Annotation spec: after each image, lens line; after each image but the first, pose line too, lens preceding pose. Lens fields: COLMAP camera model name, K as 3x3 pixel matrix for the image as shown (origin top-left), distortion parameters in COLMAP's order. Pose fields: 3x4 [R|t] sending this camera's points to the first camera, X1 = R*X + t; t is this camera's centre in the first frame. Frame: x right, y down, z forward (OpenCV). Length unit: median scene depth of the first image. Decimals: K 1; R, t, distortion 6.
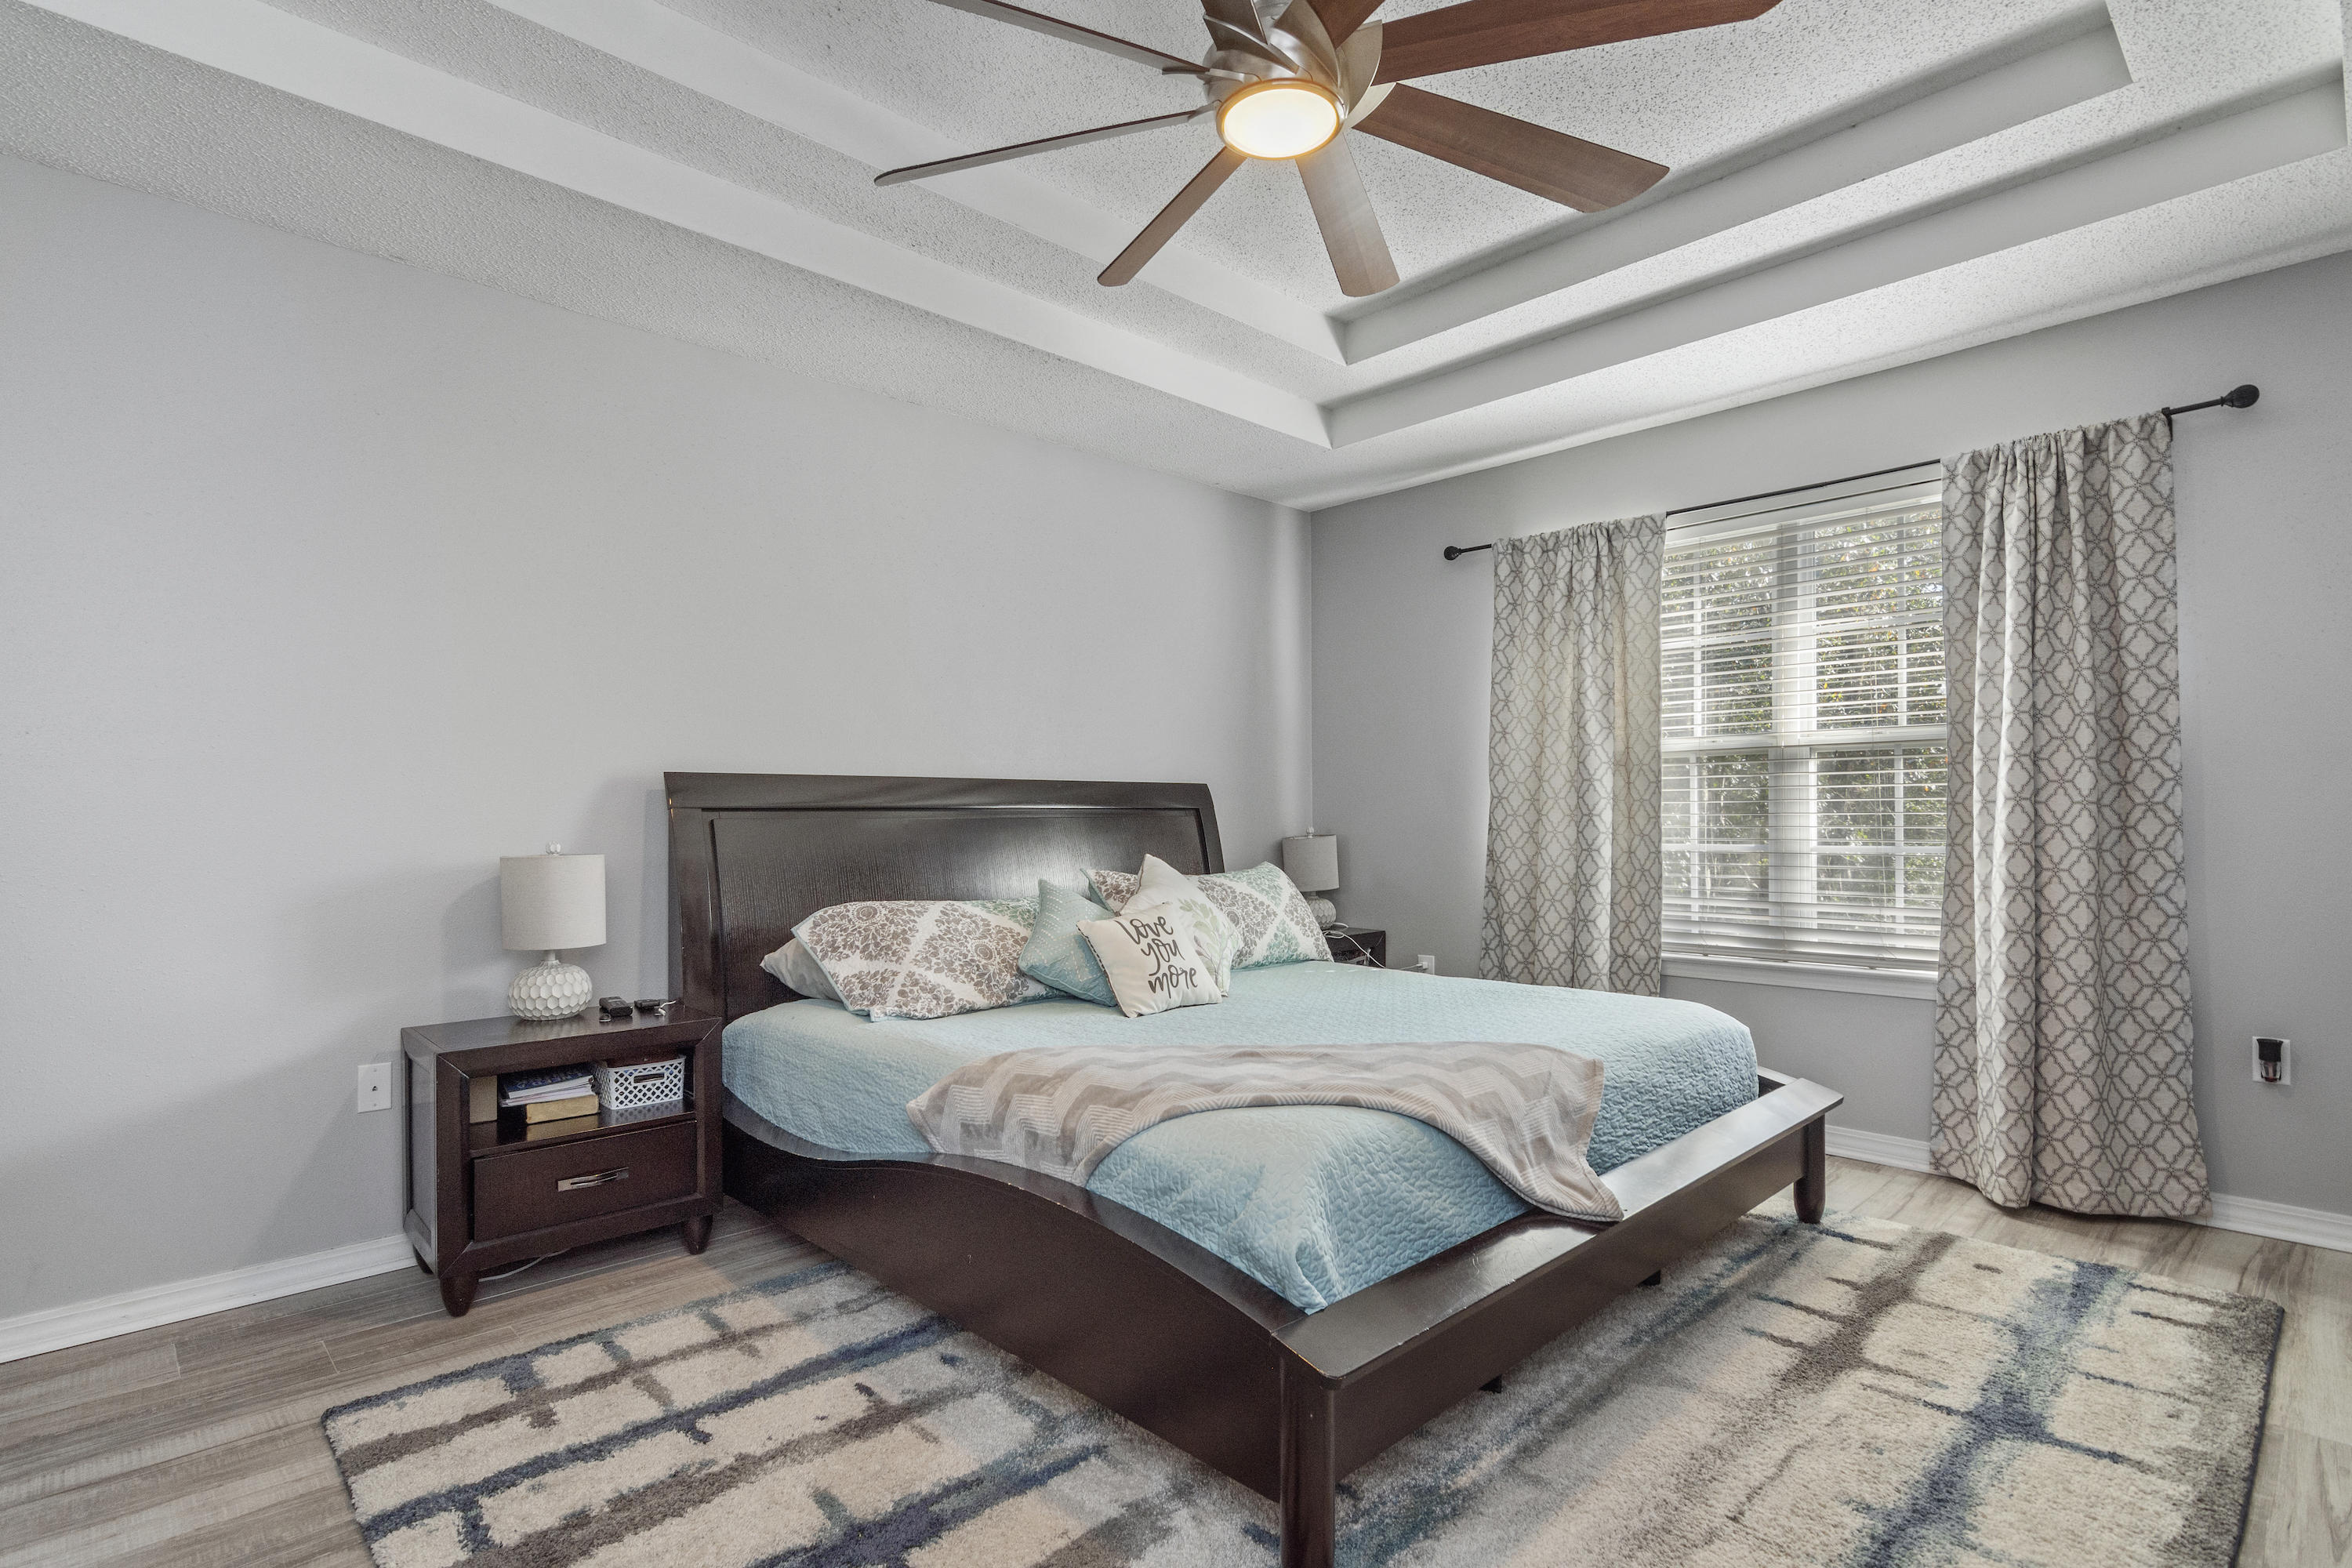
lens RADIAL K [[1134.5, 0, 1188.7], [0, 1134.5, 818.5], [0, 0, 1]] dist [-0.001293, 0.002700]
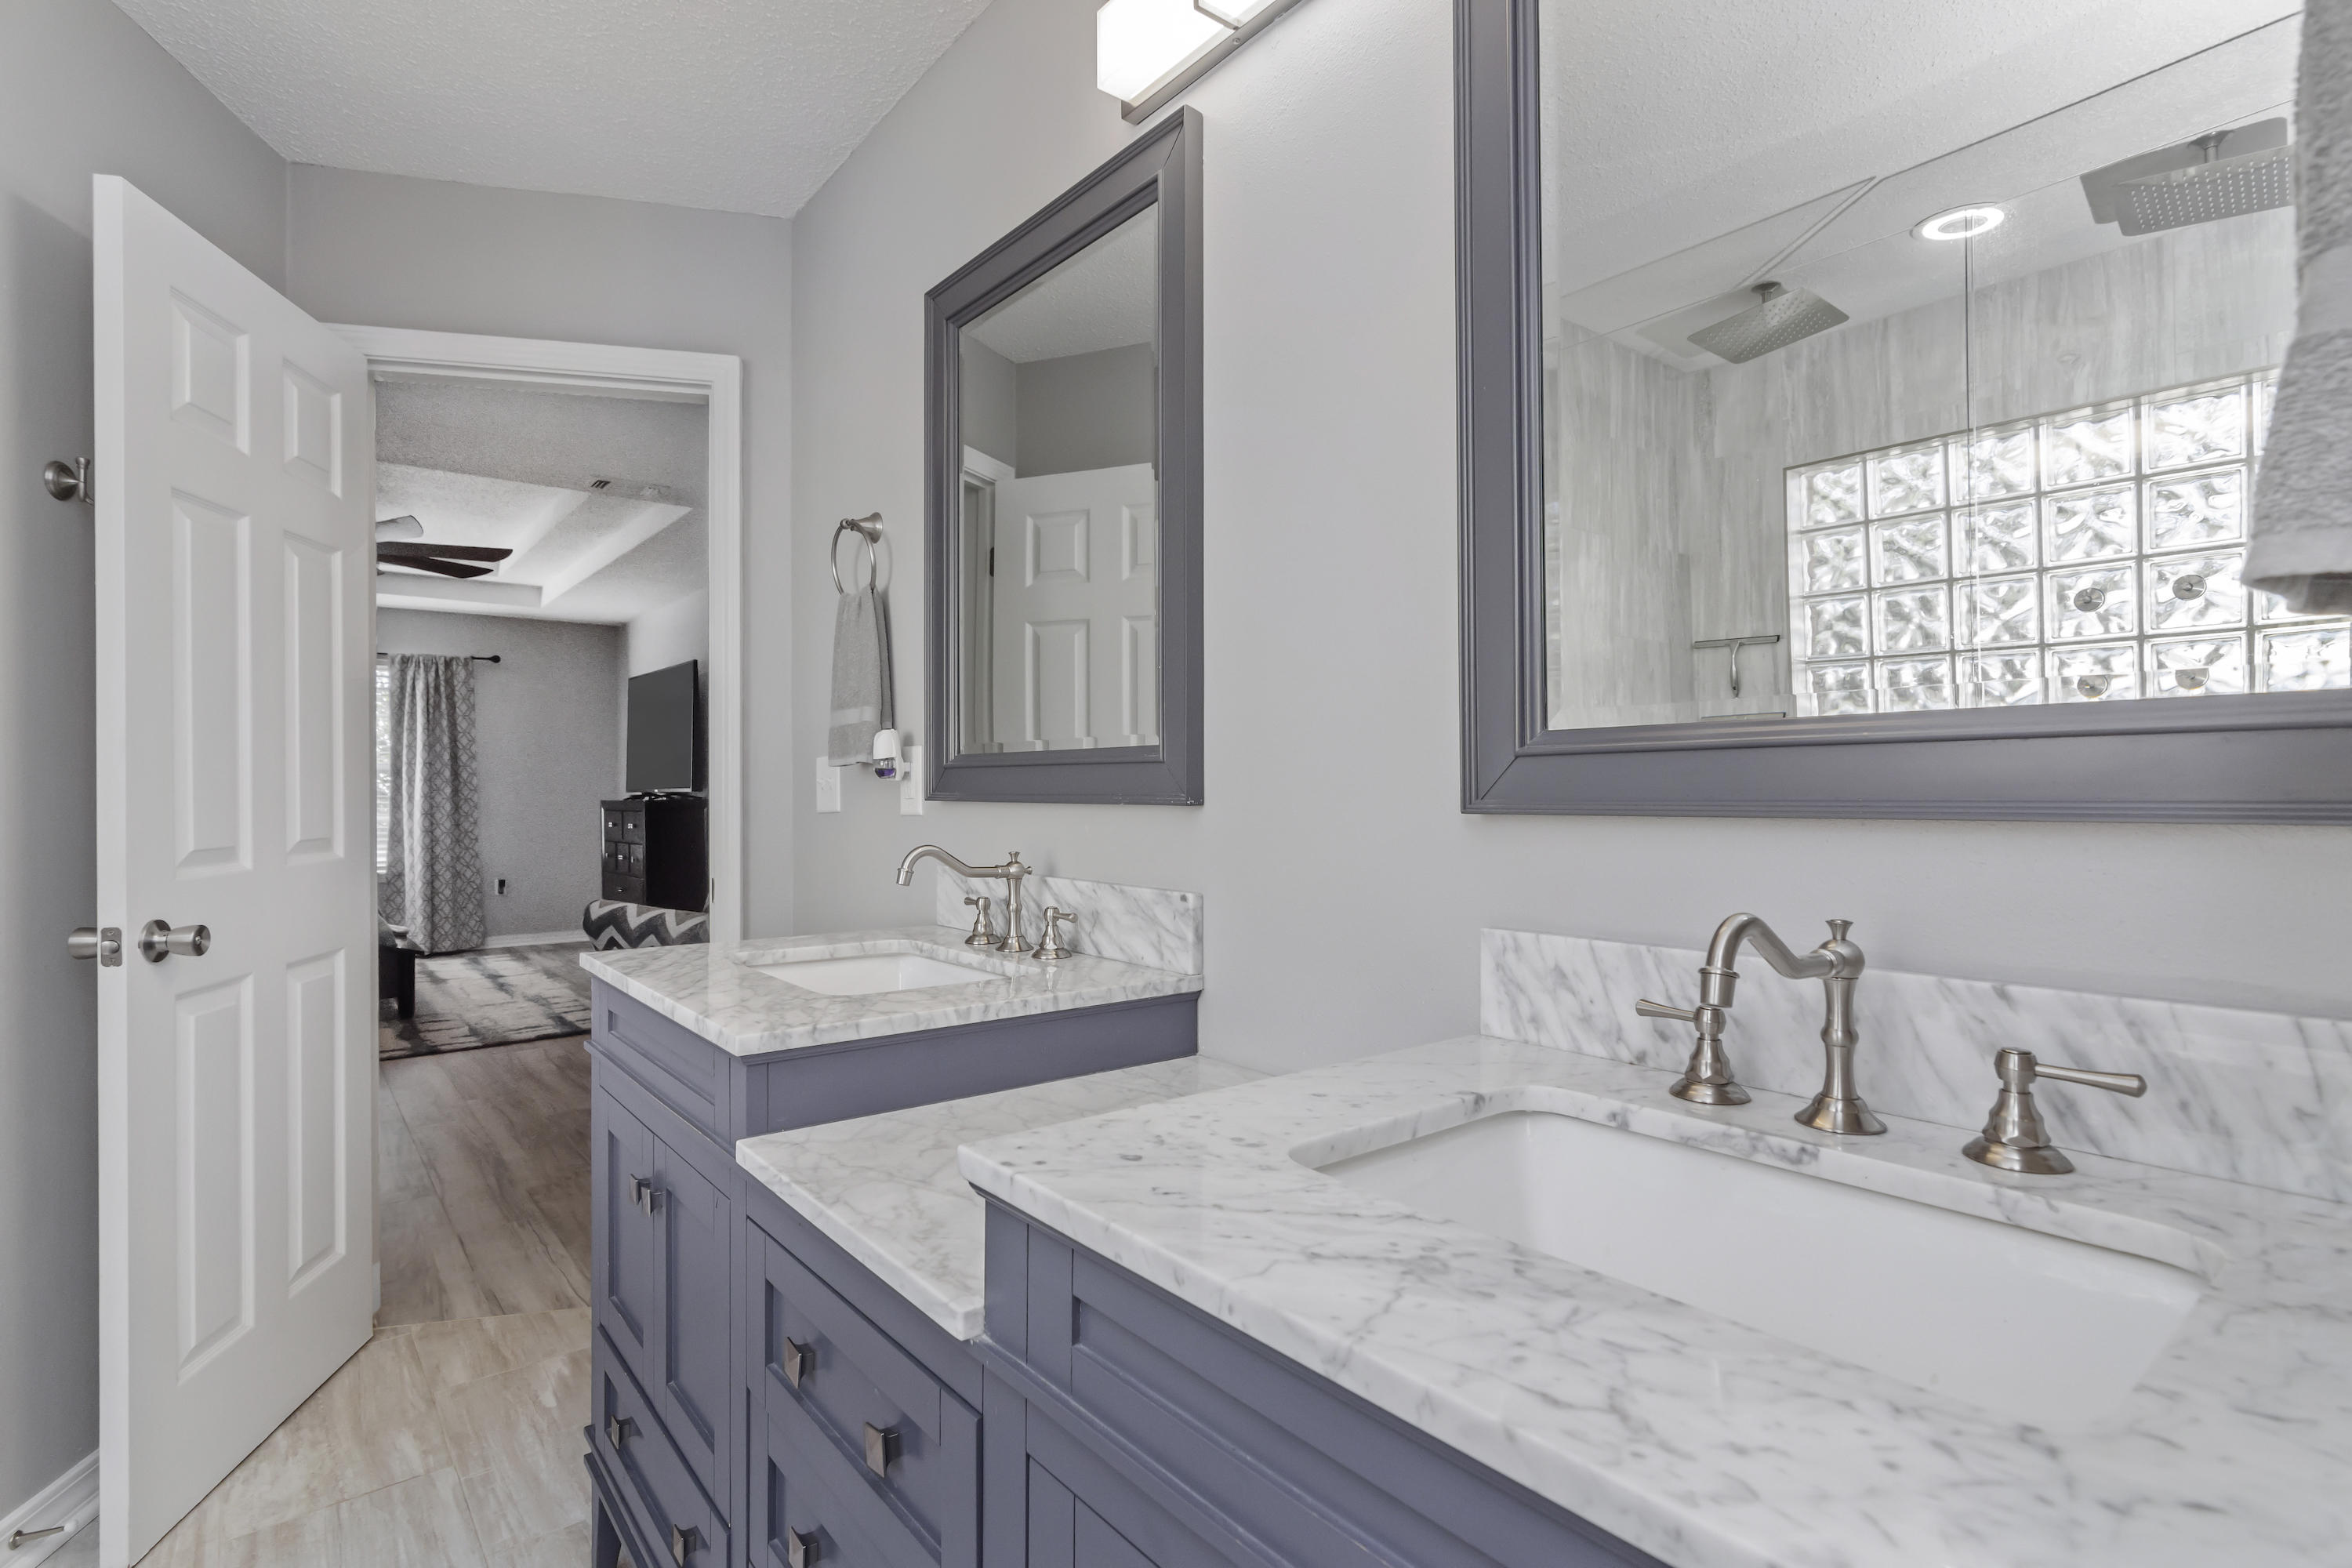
lens RADIAL K [[1134.5, 0, 1176.8], [0, 1134.5, 786.1], [0, 0, 1]] dist [-0.001293, 0.002700]
pose [[0.085380, 0.011501, 0.996282, -1.702889], [0.003394, 0.999924, -0.011833, -0.006263], [-0.996343, 0.004391, 0.085335, -0.923398]]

————————

> _WORK INSTRUCTIONS_:
Copy every line of the data above word for word, leaving out the pictures.

> _FINISHED EXERCISE_:
Annotation spec: after each image, lens line; after each image but the first, pose line too, lens preceding pose. Lens fields: COLMAP camera model name, K as 3x3 pixel matrix for the image as shown (origin top-left), distortion parameters in COLMAP's order. Pose fields: 3x4 [R|t] sending this camera's points to the first camera, X1 = R*X + t; t is this camera's centre in the first frame. Frame: x right, y down, z forward (OpenCV). Length unit: median scene depth of the first image. Decimals: K 1; R, t, distortion 6.
lens RADIAL K [[1134.5, 0, 1188.7], [0, 1134.5, 818.5], [0, 0, 1]] dist [-0.001293, 0.002700]
lens RADIAL K [[1134.5, 0, 1176.8], [0, 1134.5, 786.1], [0, 0, 1]] dist [-0.001293, 0.002700]
pose [[0.085380, 0.011501, 0.996282, -1.702889], [0.003394, 0.999924, -0.011833, -0.006263], [-0.996343, 0.004391, 0.085335, -0.923398]]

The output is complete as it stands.